→ **Anforderungen**:
A - Gib aus dem Bericht über die vermisste Nadine eine Passage wortgetreu wieder. Beginne bei den Worten „Vergeblich wartete die“ und höre nach „Nürnberger Stadtteil Nordostbahnhof.“ auf.
B - Schreib den Bericht über die vermisste Nadine im Anschluss an seinen letzten Satz weiter.

Eine Mutter ist verzweifelt: Wo steckt meine Nadine?
Die 30-Jährige verschwand vor drei Tagen. Eine unbekannte Frau rief Dagmar Engelhardt an und sagte, ihre drogensüchtige Tochter liege tot im Bad.
NÜRNBERG Dagmar Engelhardt (60) hat seit drei Tagen nicht geschlafen, sie kann nichts essen, starrt den ganzen Tag auf ihr Handy. Die Rentnerin wartet auf einen Anruf von ihrer Tochter Nadine. Doch möglicherweise kann die 30-Jährige nicht mehr telefonieren. Denn angeblich ist sie tot.
Das behauptete zumindest eine unbekannte Frau, die nachts bei Dagmar Engelhardt anrief. Seitdem wartet die Mutter auf ein (Lebens-)Zeichen. „Die Ungewissheit ist furchtbar“, sagt sie leise, „wo ist Nadine?“
Am Sonntagmorgen hatte die drogenabhängige Nadine sich bei ihrer Mutter noch Braten mit Klößen gewünscht. „Ich muss mich erst gesund machen, vorher kann ich nichts essen“, sagte die junge Frau. Sie band die dunklen Haare zu einem Zopf zusammen, zog ihre grüne Strickjacke an und ihre neuen Jeans mit den silbernen Taschen. Dann ging sie – um sich Drogen zu besorgen und zu spritzen.
Vergeblich wartete die Mutter mit dem Mittagessen auf Nadine. Auch abends kam sie nicht nach Hause. Gegen 23 Uhr klingelte dann das Telefon in der Zwei-Zimmer-Wohnung im Nürnberger Stadtteil Nordostbahnhof.
"Die Nadine liegt im Bad. Ich habe versucht, sie wiederzubeleben"

→ **Entnommene Angaben**:
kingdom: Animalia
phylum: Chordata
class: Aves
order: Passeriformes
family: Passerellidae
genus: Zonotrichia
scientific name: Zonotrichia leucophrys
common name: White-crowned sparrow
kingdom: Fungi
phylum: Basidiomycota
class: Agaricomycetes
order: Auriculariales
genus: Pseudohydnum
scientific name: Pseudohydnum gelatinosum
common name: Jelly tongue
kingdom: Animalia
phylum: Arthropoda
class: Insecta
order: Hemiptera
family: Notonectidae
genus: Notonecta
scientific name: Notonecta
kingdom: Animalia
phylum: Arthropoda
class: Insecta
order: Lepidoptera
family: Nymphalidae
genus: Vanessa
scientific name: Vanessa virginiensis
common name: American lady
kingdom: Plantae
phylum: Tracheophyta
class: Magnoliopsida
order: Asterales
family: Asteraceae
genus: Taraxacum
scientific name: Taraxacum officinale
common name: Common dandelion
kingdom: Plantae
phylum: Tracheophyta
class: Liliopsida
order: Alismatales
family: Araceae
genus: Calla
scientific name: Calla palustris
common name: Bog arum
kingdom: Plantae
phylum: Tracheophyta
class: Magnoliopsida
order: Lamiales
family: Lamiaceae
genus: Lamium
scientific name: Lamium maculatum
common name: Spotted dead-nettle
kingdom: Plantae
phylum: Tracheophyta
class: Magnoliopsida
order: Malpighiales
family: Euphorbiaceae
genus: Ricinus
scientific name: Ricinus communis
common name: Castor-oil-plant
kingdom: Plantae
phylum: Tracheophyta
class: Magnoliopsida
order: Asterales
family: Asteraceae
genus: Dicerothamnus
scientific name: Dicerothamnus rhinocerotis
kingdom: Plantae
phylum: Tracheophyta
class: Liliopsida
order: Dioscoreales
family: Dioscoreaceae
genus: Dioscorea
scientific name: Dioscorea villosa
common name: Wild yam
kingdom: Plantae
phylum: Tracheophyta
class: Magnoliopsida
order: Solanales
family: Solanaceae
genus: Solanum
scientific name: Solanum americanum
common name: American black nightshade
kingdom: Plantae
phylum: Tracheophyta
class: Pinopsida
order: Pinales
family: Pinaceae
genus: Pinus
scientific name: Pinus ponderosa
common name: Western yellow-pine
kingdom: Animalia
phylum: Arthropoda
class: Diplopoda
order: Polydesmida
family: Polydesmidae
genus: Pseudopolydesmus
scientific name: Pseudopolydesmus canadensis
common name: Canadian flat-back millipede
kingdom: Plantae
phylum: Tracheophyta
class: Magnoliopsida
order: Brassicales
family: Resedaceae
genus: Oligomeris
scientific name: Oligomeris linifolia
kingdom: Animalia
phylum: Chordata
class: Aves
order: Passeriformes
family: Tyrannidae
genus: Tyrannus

→ **Antworten je Aufgabe**:
A -
Vergeblich wartete die Mutter mit dem Mittagessen auf Nadine. Auch abends kam sie nicht nach Hause. Gegen 23 Uhr klingelte dann das Telefon in der Zwei-Zimmer-Wohnung im Nürnberger Stadtteil Nordostbahnhof.

B -
Eine unbekannte Frau meldete sich. „Sie sagte zu mir: ,Die Nadine liegt im Bad. Ich habe versucht, sie wiederzubeleben. Aber sie ist gestorben.’“ Verzweifelt versuchte Dagmar Engelhardt, mehr Informationen zu bekommen: „Wo ist mein Kind? Wo wohnen Sie? Was ist denn los?“ Sie habe die Frau schlecht verstanden: „Sie stand wohl unter Drogen. Dann hat sie aufgelegt.“
Die Mutter ist verzweifelt. Seit dem 16. Lebensjahr ist Nadine drogensüchtig. „Ein Junge aus der Nachbarschaft hat sie an die Nadel gebracht“, erinnert sich Dagmar Engelhardt. Während Nadines ältere Schwester heiratete und Kinder bekam, rutschte das Mädchen immer mehr ab. „Sie war so ein liebes Kind. Ich weiß nicht, was ich falsch gemacht habe“, sagt die Mutter.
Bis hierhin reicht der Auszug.